A special section of the book is devoted to historical personalities, and trustworthiness of their appearance is confirmed by identification on the basis of the skull. The gallery includes the portraits of Ersari-Bai, the Turkmen Educator of the 14th century, Cossack chieftain of the Zaporozhye Force I. D. Sirko (? - 1684), Georgian King Archil II (1647 - 1713), the national hero of Yakutia Vasily Sanchary (first half of the 19th century), among others. Now we know exactly how Lieutenant General R. V. Bruce (1668 - 1720), who was chief commandant of St. Petersburg, looked, or S.P. Krasheninnikov (1711 - 1755)**, member of the Petersburg Academy of Sciences from 1750 and a pioneer of Kamchatka studies. Krasheninnikov's grave was discovered in 1963, on the territory of the Church of Annunciation, and his remains were moved to the necropolis of the St. Alexander Nevsky Monastery (St. Petersburg).

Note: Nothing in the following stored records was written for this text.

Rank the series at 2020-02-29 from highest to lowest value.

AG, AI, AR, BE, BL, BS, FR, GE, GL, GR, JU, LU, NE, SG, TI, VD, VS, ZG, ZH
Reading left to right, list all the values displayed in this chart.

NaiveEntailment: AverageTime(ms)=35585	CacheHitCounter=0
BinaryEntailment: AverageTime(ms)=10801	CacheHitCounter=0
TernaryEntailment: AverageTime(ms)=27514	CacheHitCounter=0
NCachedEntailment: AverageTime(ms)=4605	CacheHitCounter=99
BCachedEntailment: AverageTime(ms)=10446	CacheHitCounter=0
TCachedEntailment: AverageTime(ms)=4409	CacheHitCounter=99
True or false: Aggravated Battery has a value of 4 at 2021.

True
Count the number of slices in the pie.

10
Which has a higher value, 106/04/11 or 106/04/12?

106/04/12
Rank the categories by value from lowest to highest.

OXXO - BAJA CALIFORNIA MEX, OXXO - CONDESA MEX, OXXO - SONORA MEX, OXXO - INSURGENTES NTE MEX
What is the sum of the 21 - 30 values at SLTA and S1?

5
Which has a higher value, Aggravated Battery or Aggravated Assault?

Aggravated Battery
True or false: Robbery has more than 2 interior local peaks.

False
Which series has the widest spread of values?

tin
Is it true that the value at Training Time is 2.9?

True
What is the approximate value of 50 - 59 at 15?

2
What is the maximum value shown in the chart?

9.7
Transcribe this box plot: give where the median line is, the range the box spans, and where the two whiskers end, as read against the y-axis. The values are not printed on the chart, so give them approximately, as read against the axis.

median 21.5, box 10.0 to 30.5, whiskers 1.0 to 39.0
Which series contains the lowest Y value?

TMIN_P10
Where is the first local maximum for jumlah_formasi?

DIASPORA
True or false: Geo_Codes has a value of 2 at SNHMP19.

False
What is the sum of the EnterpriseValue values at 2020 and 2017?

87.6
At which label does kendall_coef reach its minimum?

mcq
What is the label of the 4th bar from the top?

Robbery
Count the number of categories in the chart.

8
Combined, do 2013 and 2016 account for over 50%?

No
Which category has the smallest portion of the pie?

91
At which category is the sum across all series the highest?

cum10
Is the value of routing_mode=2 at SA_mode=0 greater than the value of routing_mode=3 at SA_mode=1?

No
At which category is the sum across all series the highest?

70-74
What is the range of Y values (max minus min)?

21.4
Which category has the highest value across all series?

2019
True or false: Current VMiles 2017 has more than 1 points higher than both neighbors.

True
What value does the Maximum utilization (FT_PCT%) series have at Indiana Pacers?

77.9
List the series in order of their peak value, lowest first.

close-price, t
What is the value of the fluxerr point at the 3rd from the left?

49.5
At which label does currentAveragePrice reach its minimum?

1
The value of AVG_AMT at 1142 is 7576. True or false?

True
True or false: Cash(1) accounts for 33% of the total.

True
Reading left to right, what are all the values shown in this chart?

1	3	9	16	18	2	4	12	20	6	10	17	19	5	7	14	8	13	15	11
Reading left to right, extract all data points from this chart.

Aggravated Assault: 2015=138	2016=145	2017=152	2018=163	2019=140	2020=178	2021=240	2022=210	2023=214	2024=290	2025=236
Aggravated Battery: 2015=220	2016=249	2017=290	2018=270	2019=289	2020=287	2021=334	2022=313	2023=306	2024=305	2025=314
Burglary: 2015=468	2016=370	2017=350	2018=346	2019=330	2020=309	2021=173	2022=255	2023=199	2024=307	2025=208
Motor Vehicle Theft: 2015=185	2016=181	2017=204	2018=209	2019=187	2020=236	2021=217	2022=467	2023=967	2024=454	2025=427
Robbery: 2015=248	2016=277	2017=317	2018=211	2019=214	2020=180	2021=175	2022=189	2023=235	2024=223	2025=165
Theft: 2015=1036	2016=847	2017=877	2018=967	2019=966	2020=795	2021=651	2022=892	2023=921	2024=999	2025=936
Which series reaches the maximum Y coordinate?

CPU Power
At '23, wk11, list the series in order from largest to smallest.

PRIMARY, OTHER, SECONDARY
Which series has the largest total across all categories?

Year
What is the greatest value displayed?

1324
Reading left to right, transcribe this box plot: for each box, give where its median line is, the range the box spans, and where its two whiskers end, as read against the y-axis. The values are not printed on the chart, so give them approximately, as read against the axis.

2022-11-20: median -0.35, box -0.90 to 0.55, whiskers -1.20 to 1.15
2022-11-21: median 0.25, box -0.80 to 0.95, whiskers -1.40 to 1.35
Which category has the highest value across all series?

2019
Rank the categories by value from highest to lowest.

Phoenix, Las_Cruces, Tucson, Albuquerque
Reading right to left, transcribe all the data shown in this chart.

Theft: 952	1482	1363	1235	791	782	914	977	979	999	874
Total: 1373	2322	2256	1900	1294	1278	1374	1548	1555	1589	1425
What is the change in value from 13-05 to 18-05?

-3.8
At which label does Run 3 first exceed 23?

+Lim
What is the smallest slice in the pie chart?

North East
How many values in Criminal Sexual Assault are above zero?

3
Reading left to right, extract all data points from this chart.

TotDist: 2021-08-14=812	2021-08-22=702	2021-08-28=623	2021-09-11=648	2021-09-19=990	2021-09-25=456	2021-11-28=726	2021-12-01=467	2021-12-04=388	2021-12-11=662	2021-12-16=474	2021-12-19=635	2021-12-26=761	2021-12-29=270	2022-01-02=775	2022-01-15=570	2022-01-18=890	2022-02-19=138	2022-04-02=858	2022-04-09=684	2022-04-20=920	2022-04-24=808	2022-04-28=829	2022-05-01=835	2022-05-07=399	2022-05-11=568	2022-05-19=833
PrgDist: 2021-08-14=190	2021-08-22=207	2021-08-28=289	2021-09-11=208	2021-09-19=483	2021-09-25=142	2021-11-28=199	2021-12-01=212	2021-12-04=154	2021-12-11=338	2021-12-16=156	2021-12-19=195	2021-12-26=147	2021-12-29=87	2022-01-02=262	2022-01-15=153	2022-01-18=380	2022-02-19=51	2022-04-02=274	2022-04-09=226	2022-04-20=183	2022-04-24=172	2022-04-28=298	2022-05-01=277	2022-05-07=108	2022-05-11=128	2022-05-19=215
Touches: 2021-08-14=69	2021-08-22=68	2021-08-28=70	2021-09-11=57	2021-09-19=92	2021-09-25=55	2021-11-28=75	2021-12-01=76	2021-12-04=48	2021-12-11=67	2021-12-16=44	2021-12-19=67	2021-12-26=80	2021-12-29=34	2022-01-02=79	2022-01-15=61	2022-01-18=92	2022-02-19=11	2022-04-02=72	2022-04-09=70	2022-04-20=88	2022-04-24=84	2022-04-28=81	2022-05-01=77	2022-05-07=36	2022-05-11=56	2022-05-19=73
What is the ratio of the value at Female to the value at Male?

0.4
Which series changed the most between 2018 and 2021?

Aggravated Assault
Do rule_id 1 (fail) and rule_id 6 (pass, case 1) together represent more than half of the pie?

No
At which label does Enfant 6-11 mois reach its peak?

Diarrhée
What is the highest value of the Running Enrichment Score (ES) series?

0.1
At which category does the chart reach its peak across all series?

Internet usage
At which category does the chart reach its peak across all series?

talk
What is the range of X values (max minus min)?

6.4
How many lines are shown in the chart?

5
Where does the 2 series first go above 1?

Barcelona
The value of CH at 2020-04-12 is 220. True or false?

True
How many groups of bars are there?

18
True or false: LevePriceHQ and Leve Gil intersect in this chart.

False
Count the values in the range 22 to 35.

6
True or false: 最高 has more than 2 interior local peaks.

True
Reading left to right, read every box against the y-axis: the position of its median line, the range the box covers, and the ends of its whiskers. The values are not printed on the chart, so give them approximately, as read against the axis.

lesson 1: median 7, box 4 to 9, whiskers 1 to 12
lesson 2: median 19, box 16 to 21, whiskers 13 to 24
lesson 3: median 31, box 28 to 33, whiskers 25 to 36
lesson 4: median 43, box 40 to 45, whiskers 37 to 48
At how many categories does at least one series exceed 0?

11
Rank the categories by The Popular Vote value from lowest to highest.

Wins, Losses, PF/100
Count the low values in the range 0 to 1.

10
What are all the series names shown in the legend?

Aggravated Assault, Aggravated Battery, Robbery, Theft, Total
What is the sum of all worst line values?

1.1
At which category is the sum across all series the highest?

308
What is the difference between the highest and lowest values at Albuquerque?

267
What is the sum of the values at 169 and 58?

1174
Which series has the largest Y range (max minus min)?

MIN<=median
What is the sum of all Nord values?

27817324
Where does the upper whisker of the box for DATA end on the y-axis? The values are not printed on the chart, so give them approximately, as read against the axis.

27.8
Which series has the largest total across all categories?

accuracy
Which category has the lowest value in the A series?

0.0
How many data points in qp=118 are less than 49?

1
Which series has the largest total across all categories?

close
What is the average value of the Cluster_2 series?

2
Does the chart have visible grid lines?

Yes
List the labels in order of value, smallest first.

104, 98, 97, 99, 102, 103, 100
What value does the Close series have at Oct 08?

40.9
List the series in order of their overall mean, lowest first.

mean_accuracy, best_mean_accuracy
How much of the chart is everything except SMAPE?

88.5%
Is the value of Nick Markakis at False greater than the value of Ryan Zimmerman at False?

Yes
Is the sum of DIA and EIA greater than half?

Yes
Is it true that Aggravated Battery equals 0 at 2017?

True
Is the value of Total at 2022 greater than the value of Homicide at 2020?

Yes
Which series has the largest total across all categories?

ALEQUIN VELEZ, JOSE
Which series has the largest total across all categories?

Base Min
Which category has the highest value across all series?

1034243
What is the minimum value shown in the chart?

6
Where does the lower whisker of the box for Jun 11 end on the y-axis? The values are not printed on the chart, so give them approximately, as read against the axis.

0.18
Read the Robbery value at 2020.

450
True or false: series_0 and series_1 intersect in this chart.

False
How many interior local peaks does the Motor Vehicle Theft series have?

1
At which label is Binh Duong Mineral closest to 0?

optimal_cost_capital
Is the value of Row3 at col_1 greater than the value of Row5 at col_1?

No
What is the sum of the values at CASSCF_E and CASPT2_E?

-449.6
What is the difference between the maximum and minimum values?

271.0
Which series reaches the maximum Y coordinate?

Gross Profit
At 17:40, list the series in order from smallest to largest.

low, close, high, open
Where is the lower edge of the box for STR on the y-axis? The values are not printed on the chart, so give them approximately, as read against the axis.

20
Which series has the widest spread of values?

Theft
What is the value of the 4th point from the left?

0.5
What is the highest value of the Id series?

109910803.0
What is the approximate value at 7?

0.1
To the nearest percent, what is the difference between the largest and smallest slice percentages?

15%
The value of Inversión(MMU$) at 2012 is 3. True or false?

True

It is quite significant that Galina Lebedinskaya's book came off the press precisely before the centenary of birth of Gerassimov (1907 - 1970), for he had been her instructor and mentor since 1950. Exhibitions of Gerassimov's works, held in the Timiryazev State Biological Museum and in the State Darwin Museum, always attract the attention of the general public.
Illustrations supplied from G. V. Lebedinskaya s book "Faces of Ages Long Past"
* See: A. Logutin, "Through the Ages", Science in Russia, No. 3, 1999, - Ed.
** See: M. Tsiporukha, "The First Fundamental Description of Earth, Volcanoes, Geysers and Tsunamis", Science in Russia, No. 6, 2001. - Ed.